Everyone hates paying bank fees. But imagine paying fees on a ghost account you didn’t even sign up for.
That’s exactly what happened to Wells Fargo customers nationwide.
On Thursday, federal regulators said Wells Fargo employees secretly created millions of unauthorized bank and credit card accounts — without their customers knowing it — since 2011.
The phony accounts earned the bank unwarranted fees and allowed Wells Fargo employees to boost their sales figures and make more money.
“Wells Fargo employees secretly opened unauthorized accounts to hit sales targets and receive bonuses,” Richard Cordray, director of the Consumer Financial Protection Bureau, said in a statement.
Wells Fargo confirmed to CNNMoney that it had fired 5,300 employees related to the shady behavior. Employees went to far as to create phony PIN numbers and fake email addresses to enroll customers in online banking services, the CFPB said.
The scope of the scandal is shocking. An analysis conducted by a consulting firm hired by Wells Fargo concluded that bank employees opened up over 1.5 million deposit accounts that may not have been authorized, according to the CFPB.

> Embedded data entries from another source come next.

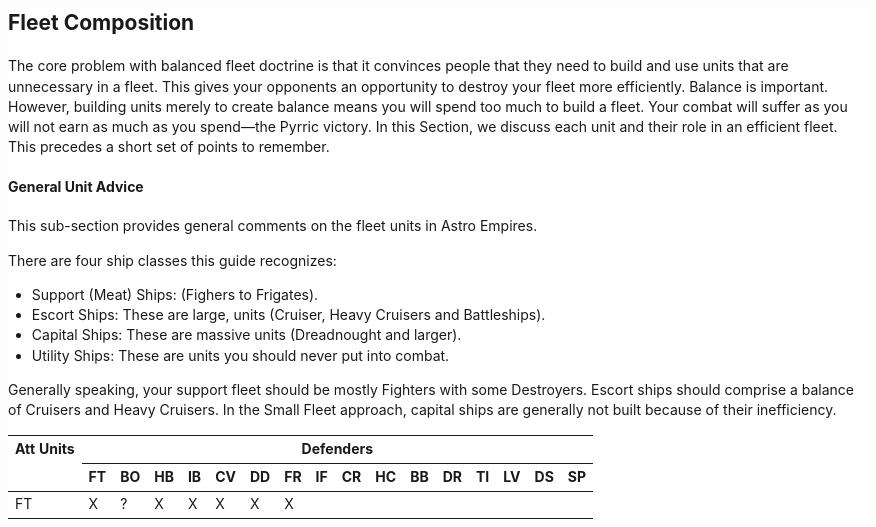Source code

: 
## Fleet Composition

The core problem with balanced fleet doctrine is that it convinces
people that they need to build and use units that are unnecessary in a
fleet.  This gives your opponents an opportunity to destroy your fleet
more efficiently. Balance is important. However, building units merely
to create balance means you will spend too much to build a fleet. Your
combat will suffer as you will not earn as much as you spend&mdash;the
Pyrric victory. In this Section, we discuss each unit and their role in
an efficient fleet. This precedes a short set of points to remember.

#### General Unit Advice

This sub-section provides general comments on the fleet units in Astro
Empires.

There are four ship classes this guide recognizes:

* Support (Meat) Ships: (Fighers to Frigates).
* Escort Ships: These are large, units (Cruiser, Heavy Cruisers and Battleships).
* Capital Ships: These are massive units (Dreadnought and larger).
* Utility Ships: These are units you should never put into combat.

Generally speaking, your support fleet should be mostly Fighters with
some Destroyers. Escort ships should comprise a balance of Cruisers and
Heavy Cruisers. In the Small Fleet approach, capital ships are
generally not built because of their inefficiency.

<a name='chart'>
</a>

<table>
<thead>
<tr>
<th rowspan='2' style='border-right:2px solid 336'>Att Units </th>
<th colspan='16'>Defenders</th>
</tr>
    <tr>
        <th>FT</th>
        <th>BO</th>
        <th>HB</th>
        <th>IB</th>
        <th>CV</th>
        <th>DD</th>
        <th>FR</th>
        <th>IF</th>
        <th>CR</th>
        <th>HC</th>
        <th>BB</th>
        <th>DR</th>
        <th>TI</th>
        <th>LV</th>
        <th>DS</th>
        <th>SP</th>
    </tr>
    </thead>
    <tr>
        <td class='success'>FT</td>
        <td class='success'>X</td>
        <td class='warning'>?</td>
        <td class='success'>X</td>
        <td class='success'>X</td>
        <td class='success'>X</td>
        <td class='success'>X</td>
        <td class='success'>X</td>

The way it worked was that employees moved funds from customers’ existing accounts into newly-created accounts without their knowledge or consent, regulators say. The CFPB described this practice as “widespread” and led to customers being charged for insufficient funds or overdraft fees — because the money was not in their original accounts.
Additionally, Wells Fargo employees also submitted applications for 565,443 credit card accounts without their knowledge or consent, the CFPB said the analysis found. Many customers who had unauthorized credit cards opened in their names were hit by annual fees, interest charges and other fees.
The CFPB said Wells Fargo will pay “full restitutions to all victims.”
Wells Fargo is being slapped with the largest penalty since the CFPB was founded in 2011. The bank agreed to pay $185 million in fines, along with $5 million to refund customers.
“We regret and take responsibility for any instances where customers may have received a product that they did not request,” Wells Fargo said in a statement.
Wells Fargo confirmed to CNNMoney that the firings represents about 1% of its workforce.
“At Wells Fargo, when we make mistakes, we are open about it, we take responsibility, and we take action,” the bank said in a memo to employees on Thursday.
It’s not clear when Wells Fargo hired a consulting firm to investigate the allegations, nor what triggered the response. Wells Fargo did not respond to a request for comment on this.